Motivation
I'm working on a project where I receive .docx files which I parse and then reconstruct in a parameterised .Rmd file. The .docx file contains many tables, and the contents of these tables varies considerably between the template files. This makes parsing them difficult because in some reports the Pandoc simple_tables extension is used, whereas in others grid_tables is required.
The question
There's a fully working repo here that demonstrates the issue, but I'll also include a reprex directly in this question below.
Let's download the .docx file to our working directory with {here}
library("here")
download.file("https://github.com/charliejhadley/pandoc-convert-table-types/raw/main/Example%20Word%20Report.docx",
here("word-doc.docx"))
The screenshot below shows there are two tables in the document
I use rmarkdown::pandoc_convert()
to convert the .docx
to a markdown file
rmarkdown::pandoc_convert(
input = here("word-doc.docx"),
to = "markdown",
output = here("Example Word Report.md")
)
But as you can see, each table is in a different format:
readLines(here("Example Word Report.md"))
#> [1] "# Example Word Report"
#> [2] ""
#> [3] "The table below will be parsed using Pandoc's simple_tables extension"
#> [4] ""
#> [5] " State Times visited"
#> [6] " ------------ ---------------"
#> [7] " California 5"
#> [8] " Nevada 2"
#> [9] ""
#> [10] "The table below will be parsed using Pandoc's grid_tables extension"
#> [11] ""
#> [12] "+------------+--------------------------+"
#> [13] "| States | Things done in the state |"
#> [14] "+============+==========================+"
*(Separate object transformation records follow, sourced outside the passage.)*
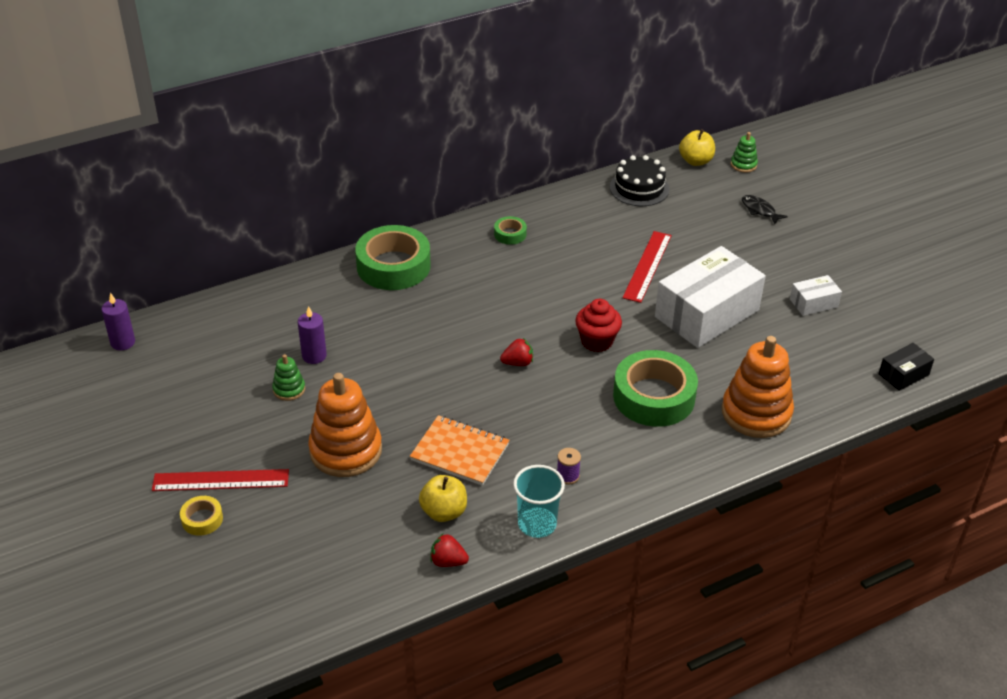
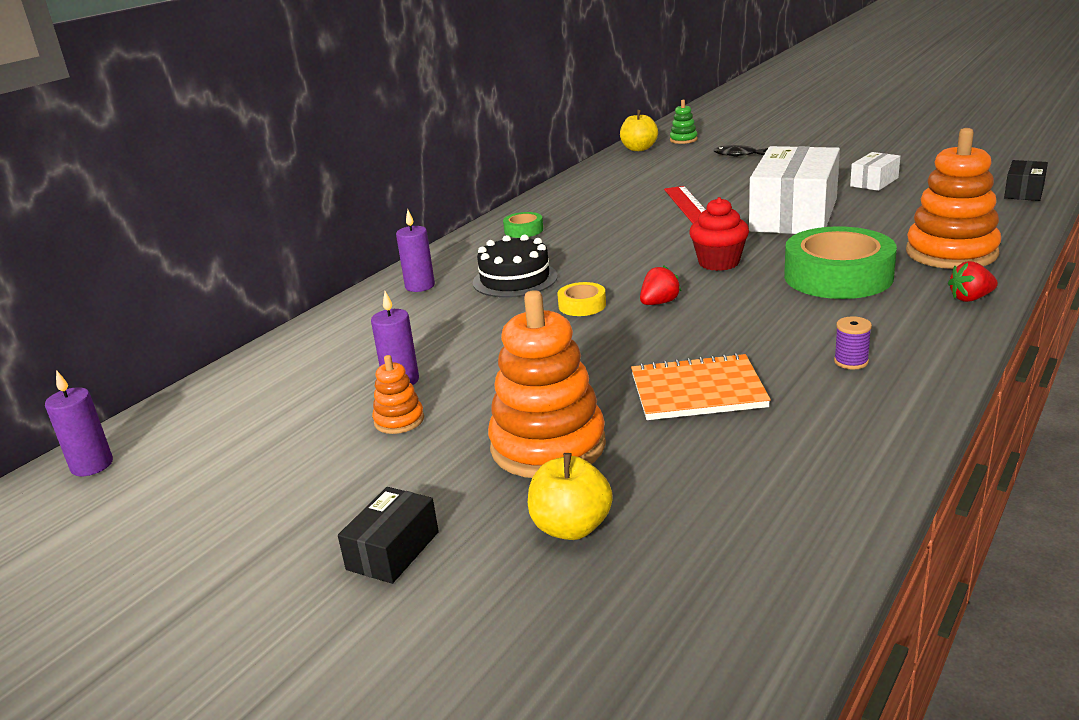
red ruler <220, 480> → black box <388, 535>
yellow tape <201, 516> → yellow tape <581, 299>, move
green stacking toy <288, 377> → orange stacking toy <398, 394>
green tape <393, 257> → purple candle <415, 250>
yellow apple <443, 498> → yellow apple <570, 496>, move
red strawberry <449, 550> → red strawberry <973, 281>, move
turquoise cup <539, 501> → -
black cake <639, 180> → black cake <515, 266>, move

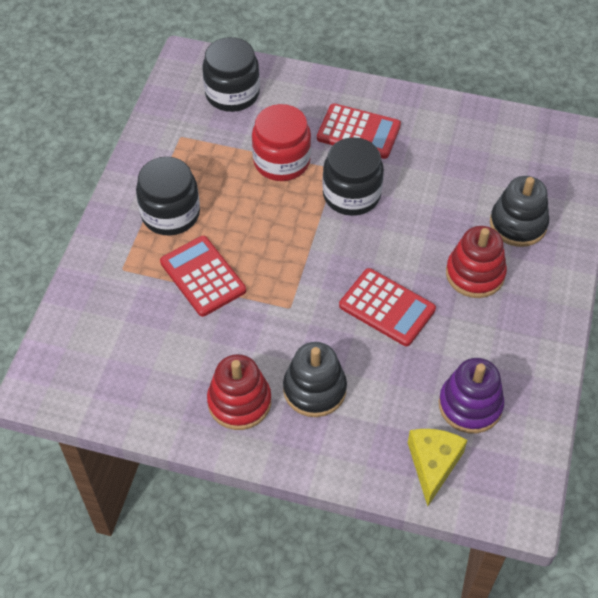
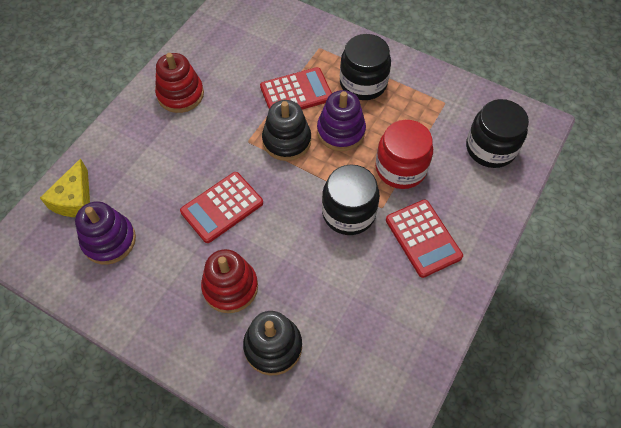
black stacking toy <315, 379> → black stacking toy <286, 130>, move
red calculator <359, 131> → red calculator <424, 238>, 60 degrees counterclockwise
yellow cheese <437, 467> → yellow cheese <65, 187>, 75 degrees clockwise
- → purple stacking toy <341, 120>

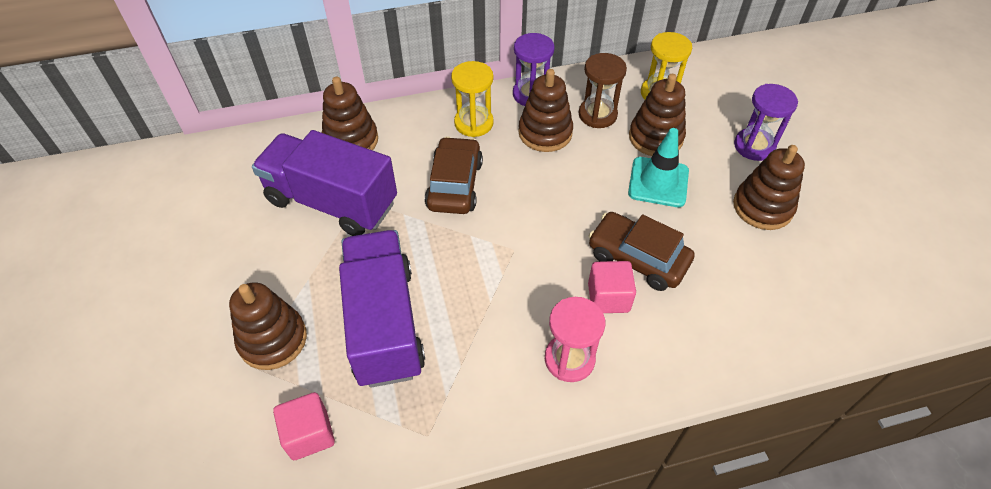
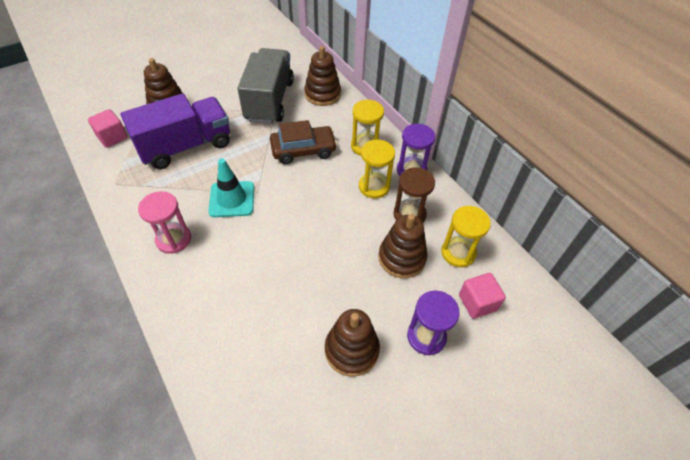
purple truck <324, 183> → grey truck <266, 86>
brown stacking toy <545, 110> → yellow hourglass <377, 169>
brown car <641, 251> → -
pink cube <612, 287> → pink cube <482, 296>, move
turquoise traffic cone <658, 167> → turquoise traffic cone <231, 188>, move

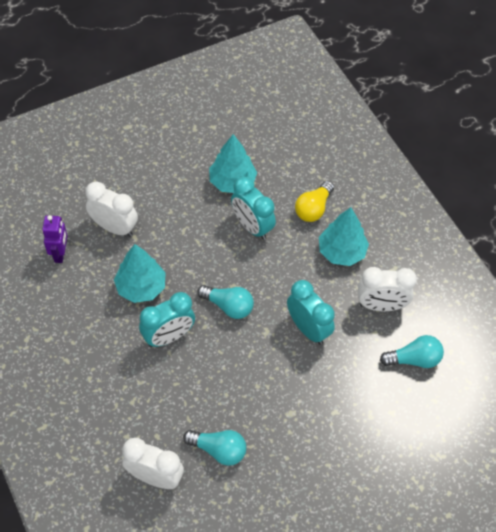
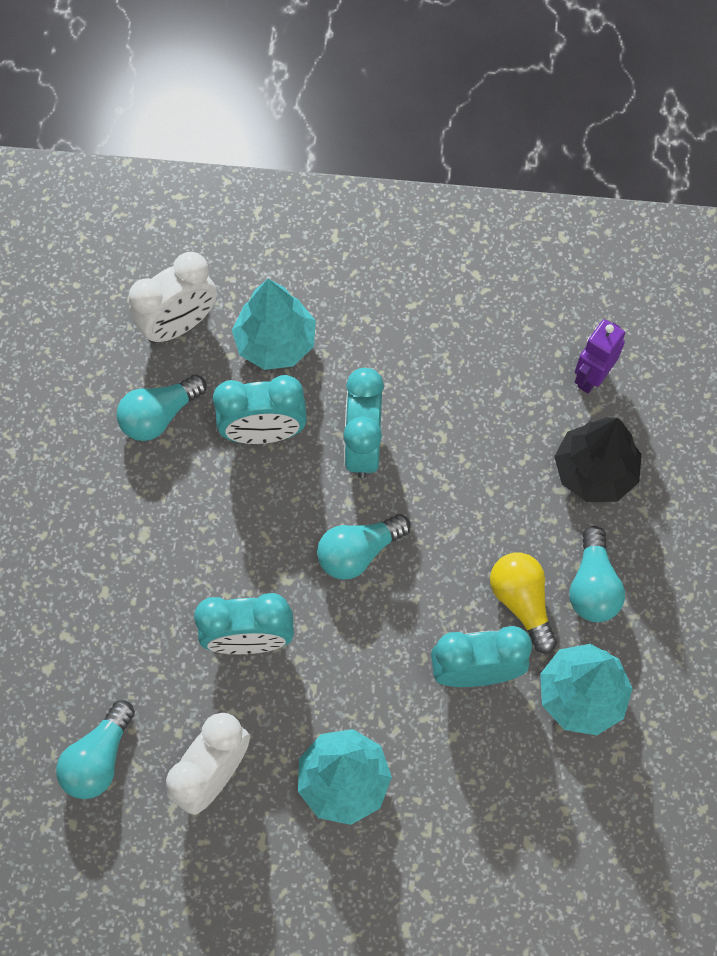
purple robot <54, 239> → purple robot <600, 356>, 90 degrees clockwise
white clock <111, 209> → black tree <598, 459>
turquoise tree <140, 273> → turquoise tree <274, 324>, move
yellow light bulb <314, 201> → yellow light bulb <523, 603>, move
- → turquoise clock <260, 409>
- → turquoise light bulb <597, 574>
#> [15] "| California | - Disney Land |"
#> [16] "| | |"
#> [17] "| | - Universal Studios |"
#> [18] "+------------+--------------------------+"
#> [19] "| Nevada | - Excalibur |"
#> [20] "| | |"
#> [21] "| | - Flamingos |"
#> [22] "+------------+--------------------------+"
How can I tell rmardown::pandoc_table()
to always use the grid_tables extension or what alternative approaches are there to end up with a .md file with only grid_tables?